▶ [TASK DIRECTIONS]:
Print out the entries, word for word.

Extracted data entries
────────────────

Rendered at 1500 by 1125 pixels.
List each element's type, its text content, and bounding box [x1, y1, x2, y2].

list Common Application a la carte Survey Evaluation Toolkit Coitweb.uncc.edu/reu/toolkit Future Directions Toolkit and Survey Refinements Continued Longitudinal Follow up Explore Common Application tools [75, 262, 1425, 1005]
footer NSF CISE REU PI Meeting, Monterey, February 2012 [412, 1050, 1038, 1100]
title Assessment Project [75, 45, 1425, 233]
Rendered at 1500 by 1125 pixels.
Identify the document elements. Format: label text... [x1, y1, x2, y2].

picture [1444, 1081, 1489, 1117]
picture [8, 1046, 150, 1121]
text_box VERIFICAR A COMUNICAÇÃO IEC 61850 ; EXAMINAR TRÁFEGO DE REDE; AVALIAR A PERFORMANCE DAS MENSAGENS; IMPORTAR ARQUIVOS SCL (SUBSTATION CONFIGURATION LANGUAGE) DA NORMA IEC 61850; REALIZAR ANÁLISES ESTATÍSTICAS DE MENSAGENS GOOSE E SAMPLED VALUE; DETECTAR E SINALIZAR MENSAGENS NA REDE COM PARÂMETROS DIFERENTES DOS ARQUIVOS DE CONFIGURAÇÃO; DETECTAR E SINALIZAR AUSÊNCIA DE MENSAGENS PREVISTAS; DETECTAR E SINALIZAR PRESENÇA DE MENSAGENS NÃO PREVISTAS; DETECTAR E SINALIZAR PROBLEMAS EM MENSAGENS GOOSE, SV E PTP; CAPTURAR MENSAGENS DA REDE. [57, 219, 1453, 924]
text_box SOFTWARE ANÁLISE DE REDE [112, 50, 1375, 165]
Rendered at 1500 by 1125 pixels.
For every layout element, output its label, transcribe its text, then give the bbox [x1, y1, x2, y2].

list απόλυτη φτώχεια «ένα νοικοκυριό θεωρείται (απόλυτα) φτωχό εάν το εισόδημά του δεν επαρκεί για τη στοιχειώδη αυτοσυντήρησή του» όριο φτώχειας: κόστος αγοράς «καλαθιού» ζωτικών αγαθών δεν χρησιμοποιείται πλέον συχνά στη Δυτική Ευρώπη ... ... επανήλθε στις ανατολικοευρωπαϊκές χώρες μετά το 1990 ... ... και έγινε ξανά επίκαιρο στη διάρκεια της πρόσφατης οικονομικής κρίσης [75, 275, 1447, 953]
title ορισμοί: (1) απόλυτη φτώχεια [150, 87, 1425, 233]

────────────────

▶ [EXERCISE RESPONSE]:
Rendered at 1500 by 1125 pixels.
List each element's type, its text content, and bounding box [x1, y1, x2, y2].

list Common Application a la carte Survey Evaluation Toolkit Coitweb.uncc.edu/reu/toolkit Future Directions Toolkit and Survey Refinements Continued Longitudinal Follow up Explore Common Application tools [75, 262, 1425, 1005]
footer NSF CISE REU PI Meeting, Monterey, February 2012 [412, 1050, 1038, 1100]
title Assessment Project [75, 45, 1425, 233]
Rendered at 1500 by 1125 pixels.
Identify the document elements. Format: label text... [x1, y1, x2, y2].

picture [1444, 1081, 1489, 1117]
picture [8, 1046, 150, 1121]
text_box VERIFICAR A COMUNICAÇÃO IEC 61850 ; EXAMINAR TRÁFEGO DE REDE; AVALIAR A PERFORMANCE DAS MENSAGENS; IMPORTAR ARQUIVOS SCL (SUBSTATION CONFIGURATION LANGUAGE) DA NORMA IEC 61850; REALIZAR ANÁLISES ESTATÍSTICAS DE MENSAGENS GOOSE E SAMPLED VALUE; DETECTAR E SINALIZAR MENSAGENS NA REDE COM PARÂMETROS DIFERENTES DOS ARQUIVOS DE CONFIGURAÇÃO; DETECTAR E SINALIZAR AUSÊNCIA DE MENSAGENS PREVISTAS; DETECTAR E SINALIZAR PRESENÇA DE MENSAGENS NÃO PREVISTAS; DETECTAR E SINALIZAR PROBLEMAS EM MENSAGENS GOOSE, SV E PTP; CAPTURAR MENSAGENS DA REDE. [57, 219, 1453, 924]
text_box SOFTWARE ANÁLISE DE REDE [112, 50, 1375, 165]
Rendered at 1500 by 1125 pixels.
For every layout element, output its label, transcribe its text, then give the bbox [x1, y1, x2, y2].

list απόλυτη φτώχεια «ένα νοικοκυριό θεωρείται (απόλυτα) φτωχό εάν το εισόδημά του δεν επαρκεί για τη στοιχειώδη αυτοσυντήρησή του» όριο φτώχειας: κόστος αγοράς «καλαθιού» ζωτικών αγαθών δεν χρησιμοποιείται πλέον συχνά στη Δυτική Ευρώπη ... ... επανήλθε στις ανατολικοευρωπαϊκές χώρες μετά το 1990 ... ... και έγινε ξανά επίκαιρο στη διάρκεια της πρόσφατης οικονομικής κρίσης [75, 275, 1447, 953]
title ορισμοί: (1) απόλυτη φτώχεια [150, 87, 1425, 233]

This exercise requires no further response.